Judges do not have it easy. They have exploding caseloads and fewer and fewer dollars every year to deal with them. But at what point did the convenience of the court’s calendar start not just to overshadow the rights of the defendants and the needs of the victims and witnesses, but to completely consume it? Doing anything to disrupt the court’s calendar — whether it be by filing a motion requesting an evidentiary hearing, seeking an adjournment, or (gasp!) a defendant who actually exercises his right to a trial — causes a meltdown.

Recently, while waiting for my case to be called, I watched a judge grill a defendant at his final pretrial hearing about why he wanted a trial. “What is it you think your lawyer can do for you?” the judge asked, reminding the defendant that he had already confessed.

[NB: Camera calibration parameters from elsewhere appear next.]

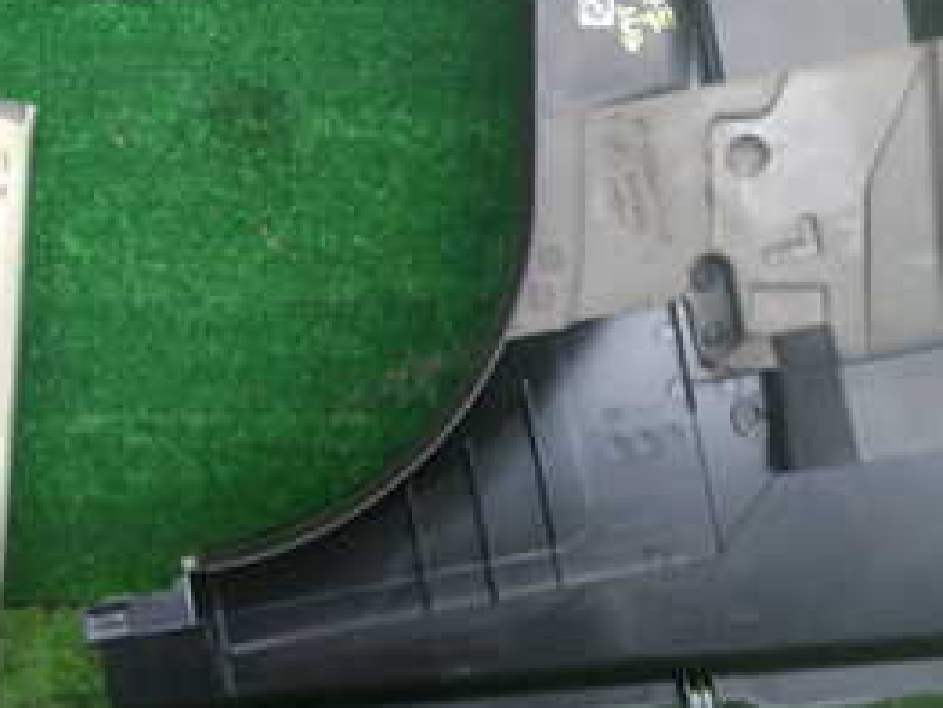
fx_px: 1881
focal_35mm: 69
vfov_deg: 20.8
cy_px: 36
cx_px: 369
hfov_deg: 28.1
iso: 200
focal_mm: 5.4
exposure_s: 1/40
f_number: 2.3
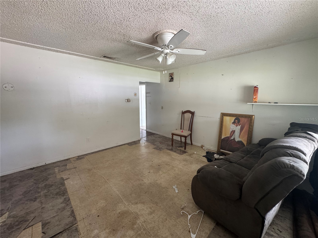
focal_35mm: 14
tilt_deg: -9.3
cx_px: 159
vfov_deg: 85.7
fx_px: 129
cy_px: 119
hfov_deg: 102.1
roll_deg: -0.4
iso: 400
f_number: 2.2
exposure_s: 1/60
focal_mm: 2.22
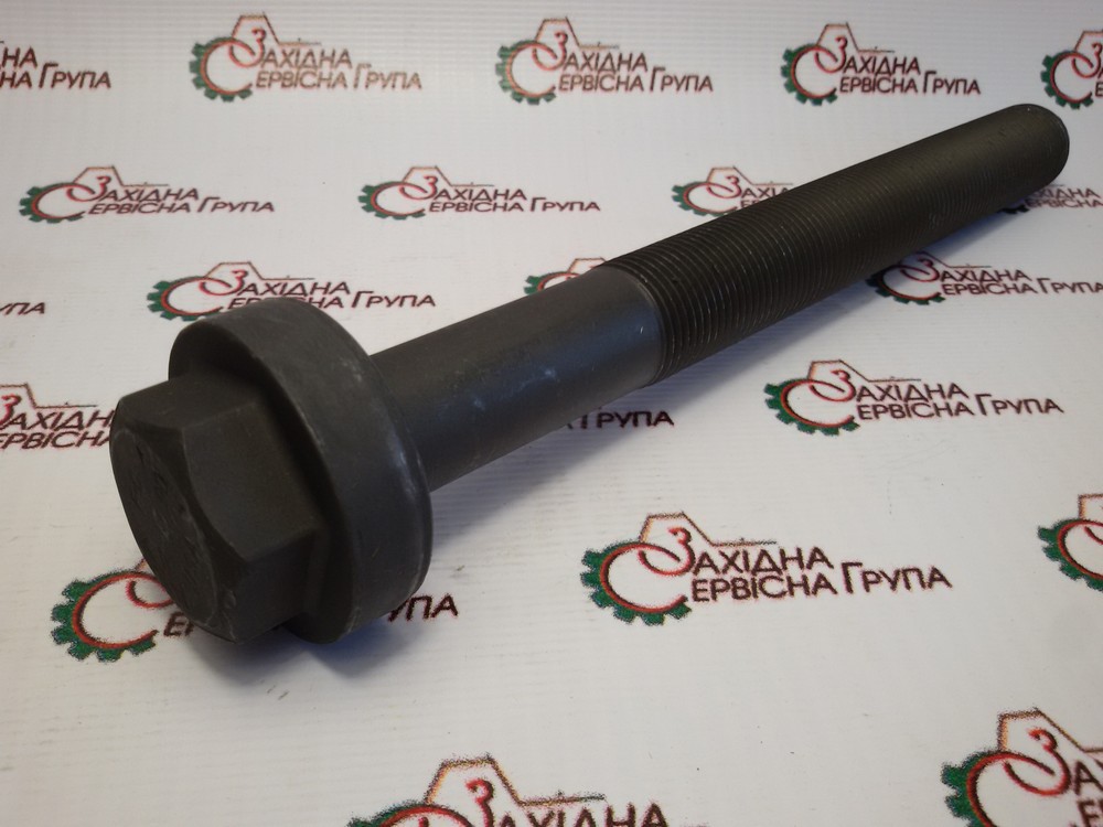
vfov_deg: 45.4
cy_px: 414
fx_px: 988
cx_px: 552
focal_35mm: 31
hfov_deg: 58.4
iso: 40
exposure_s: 1/100
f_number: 2.4
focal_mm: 2.93
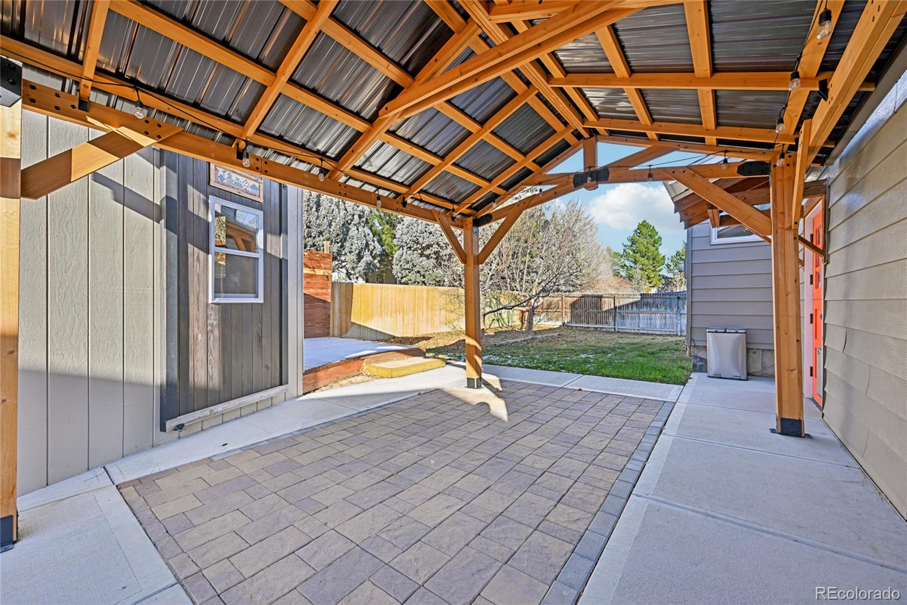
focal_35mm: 14
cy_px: 302
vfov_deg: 81.2
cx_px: 454
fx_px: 353
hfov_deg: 104.3
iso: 64
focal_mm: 14
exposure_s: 1/40
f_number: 8
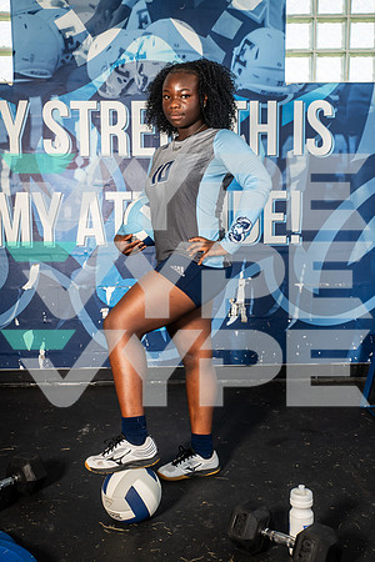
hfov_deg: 30.5
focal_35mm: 44
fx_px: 687
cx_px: 188
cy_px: 281
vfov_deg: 44.5
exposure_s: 1/250
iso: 250
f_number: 7.1
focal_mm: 44
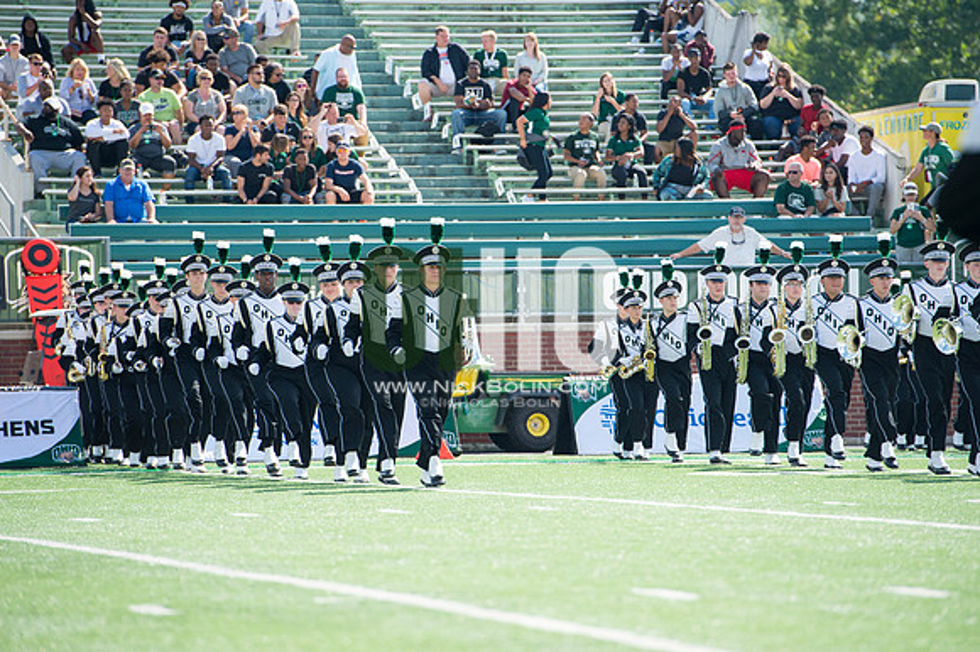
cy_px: 326
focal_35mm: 200
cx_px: 490
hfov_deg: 10.3
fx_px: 5441
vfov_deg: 6.9
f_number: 4.5
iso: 200
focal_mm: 200
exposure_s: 1/1000
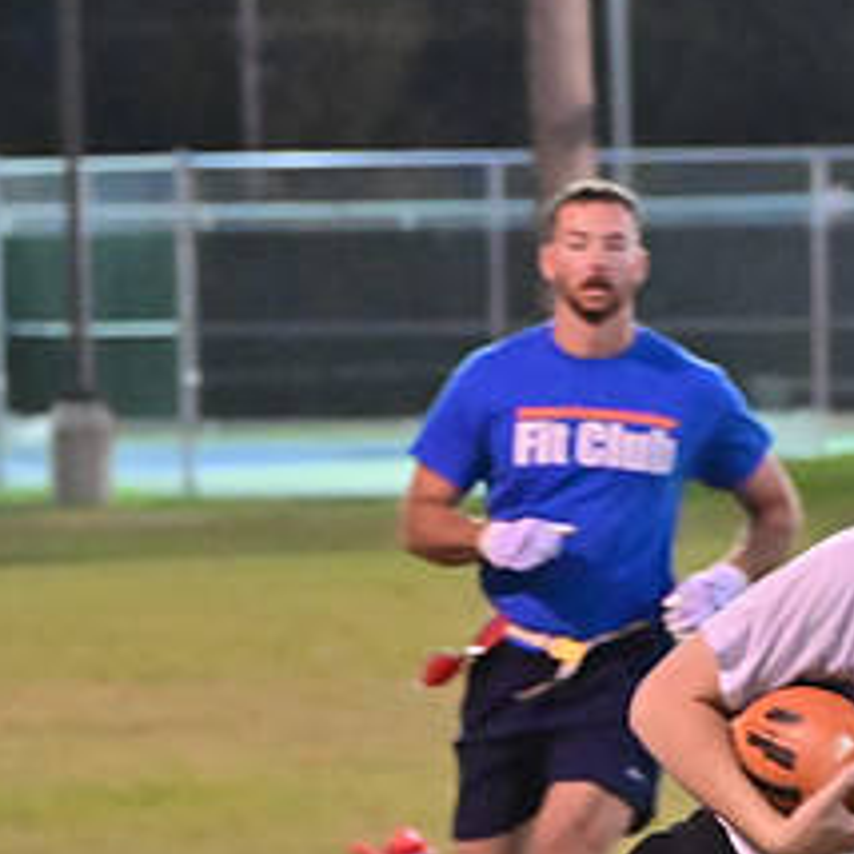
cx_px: 946
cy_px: 589
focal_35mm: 361
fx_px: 10076
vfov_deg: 4.9
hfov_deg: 4.8
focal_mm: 105
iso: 6400
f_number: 4
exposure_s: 1/400
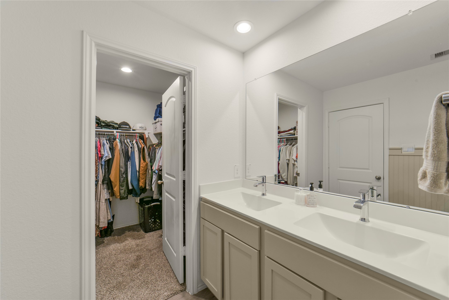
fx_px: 175
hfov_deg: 104.2
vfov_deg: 81.2
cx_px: 224
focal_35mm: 14
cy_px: 150
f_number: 11
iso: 500
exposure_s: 1/30
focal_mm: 14
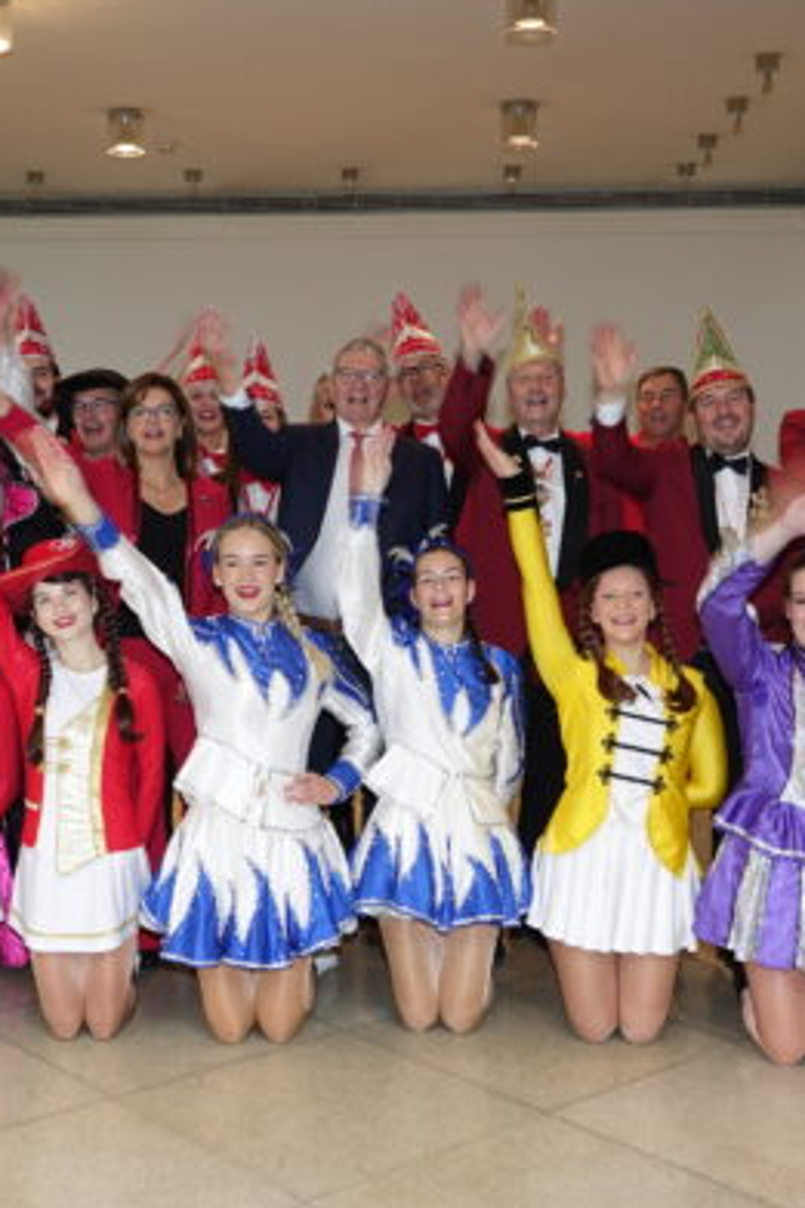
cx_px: 318
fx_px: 1645
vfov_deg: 40.4
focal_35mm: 49
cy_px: 618
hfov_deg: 27.4
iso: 100
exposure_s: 1/30
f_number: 2.8
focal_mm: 11.03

But how does the judge know that? Because the state alleged it when the parties were discussing witnesses? There are lots of reasons people confess, if that is in fact what he did. And so what if he did confess; maybe his defense wasn’t that he didn’t do it, but that he was privileged to act in a particular way. I have no idea — I just saw a five-minute final pretrial hearing. But I was outraged that the defense attorney stood silent and let his client be questioned. The answer to the judge’s question is simple: the client wants a trial so he gets a trial. Why should never figure into it.

That sort of questioning has no place in a courtroom. It’s abhorrent. It’s unconstitutional. It’s uncivil.

Judges are under enormous pressure, but so is everyone else. A defendant exercising his rights by actively defending against the serious charges against him, should not be the cause of incivility. It should be celebrated.